The main purpose of a courtroom cameraman is to film evidence or evidence interviews. These testimonials can take place in many different locations, from a commercial office to an individual’s home. These different shooting locations mean that the videographer must be very familiar with their camera equipment, knowing how to adjust it to the environment for the best possible results.
One way to become a court videographer is to practice filming different events such as weddings. Your experience with your own camera, lighting and focus will increase with each shoot. It is good practice to interact with people at events, especially if they are hired by local courts; you can bring business cards to hand out to potential customers for future communication.
Once your camera skills have improved, you should visit a nearby courthouse; many lawyers and other legal professionals must remain in the halls during certain court proceedings. When lawyers and other staff leave the courtroom during the process, it can be a good time to hand out business cards to them to generate business. If possible, you can ask for business cards from legal professionals for a follow-up phone call.
Another way to become a court videographer is to attend a college that offers courses in videography. In fact, these colleges may offer a certificate of completion or even a degree after passing specific film courses. As a result, many students find work in independent films through networking with college administrators and faculty, especially if the school offers specific courses in testimonial filming; the certificate or diploma adds a level of professionalism to the worker’s resume, which often attracts clientele.
Videographers are not required to hold a certificate or license for film testimonials, but a US Videographers Association offers a certificate that ensures that each filmmaker understands their impact on the legal system.
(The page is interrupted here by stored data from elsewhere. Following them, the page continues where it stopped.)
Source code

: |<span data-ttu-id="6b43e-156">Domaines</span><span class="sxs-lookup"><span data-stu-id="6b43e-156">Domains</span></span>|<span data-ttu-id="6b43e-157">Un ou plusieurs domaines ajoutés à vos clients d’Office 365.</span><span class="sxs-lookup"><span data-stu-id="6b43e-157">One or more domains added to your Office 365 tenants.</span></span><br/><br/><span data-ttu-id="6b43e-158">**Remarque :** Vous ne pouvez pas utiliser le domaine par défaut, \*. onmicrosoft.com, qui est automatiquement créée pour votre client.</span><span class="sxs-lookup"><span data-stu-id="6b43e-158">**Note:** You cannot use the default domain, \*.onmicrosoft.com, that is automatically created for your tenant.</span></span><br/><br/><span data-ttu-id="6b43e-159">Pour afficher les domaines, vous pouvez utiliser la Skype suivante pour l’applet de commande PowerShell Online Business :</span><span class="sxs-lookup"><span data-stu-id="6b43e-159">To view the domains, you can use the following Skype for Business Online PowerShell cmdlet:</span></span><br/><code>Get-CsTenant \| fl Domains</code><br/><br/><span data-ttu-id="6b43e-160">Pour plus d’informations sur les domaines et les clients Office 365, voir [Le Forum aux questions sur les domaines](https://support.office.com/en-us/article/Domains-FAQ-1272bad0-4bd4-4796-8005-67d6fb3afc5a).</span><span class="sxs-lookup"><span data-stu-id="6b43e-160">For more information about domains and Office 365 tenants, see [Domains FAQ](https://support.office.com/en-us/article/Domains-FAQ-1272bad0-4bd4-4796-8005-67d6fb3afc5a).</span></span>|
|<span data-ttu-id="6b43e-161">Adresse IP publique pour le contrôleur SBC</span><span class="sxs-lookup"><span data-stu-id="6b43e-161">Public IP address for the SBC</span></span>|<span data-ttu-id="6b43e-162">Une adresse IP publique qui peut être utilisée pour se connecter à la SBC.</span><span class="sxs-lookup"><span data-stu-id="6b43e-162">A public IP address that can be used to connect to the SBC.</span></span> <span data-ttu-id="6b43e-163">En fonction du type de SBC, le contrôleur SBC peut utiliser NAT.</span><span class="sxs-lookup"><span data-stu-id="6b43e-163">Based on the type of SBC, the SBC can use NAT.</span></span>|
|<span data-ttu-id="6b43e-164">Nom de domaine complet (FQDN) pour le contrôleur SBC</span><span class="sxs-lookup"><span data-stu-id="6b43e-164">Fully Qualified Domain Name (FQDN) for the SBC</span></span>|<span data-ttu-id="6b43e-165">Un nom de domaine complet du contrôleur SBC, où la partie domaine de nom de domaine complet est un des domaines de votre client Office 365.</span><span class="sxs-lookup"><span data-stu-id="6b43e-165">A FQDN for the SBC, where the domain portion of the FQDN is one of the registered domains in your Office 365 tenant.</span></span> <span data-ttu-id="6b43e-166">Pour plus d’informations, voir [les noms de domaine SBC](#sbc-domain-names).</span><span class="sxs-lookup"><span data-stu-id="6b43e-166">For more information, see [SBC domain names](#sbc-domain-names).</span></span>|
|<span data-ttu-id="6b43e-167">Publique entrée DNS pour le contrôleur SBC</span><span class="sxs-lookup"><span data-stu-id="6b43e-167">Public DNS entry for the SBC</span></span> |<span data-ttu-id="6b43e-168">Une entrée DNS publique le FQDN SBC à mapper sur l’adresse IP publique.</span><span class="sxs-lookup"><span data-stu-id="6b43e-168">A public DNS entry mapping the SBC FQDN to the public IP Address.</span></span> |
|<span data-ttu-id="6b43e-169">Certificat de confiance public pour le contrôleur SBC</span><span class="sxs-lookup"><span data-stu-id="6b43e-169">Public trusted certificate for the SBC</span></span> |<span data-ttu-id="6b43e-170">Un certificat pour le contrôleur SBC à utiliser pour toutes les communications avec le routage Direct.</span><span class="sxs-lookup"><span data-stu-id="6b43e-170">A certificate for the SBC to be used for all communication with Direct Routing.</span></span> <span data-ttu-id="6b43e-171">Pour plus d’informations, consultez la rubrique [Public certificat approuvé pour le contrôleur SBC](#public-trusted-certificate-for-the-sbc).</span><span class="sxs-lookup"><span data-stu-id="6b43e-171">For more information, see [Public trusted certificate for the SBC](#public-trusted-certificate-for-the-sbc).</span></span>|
The group covers the basics of filming and how to demonstrate professional manners when working with witnesses and attorneys. Many association members who wish to become a courtroom videographer will receive more work after earning this certification.
Also, to become a court videographer, you must have the ability to write and submit contractual agreements to the attorney or court professional before accepting an affidavit filming project. Some testimonials may be canceled unexpectedly; the agreement must note your minimum payment for the day, even if the deposition does not take place. Having a mutual understanding of this expectation helps ensure that a good working relationship is maintained between the cameraman and the witness.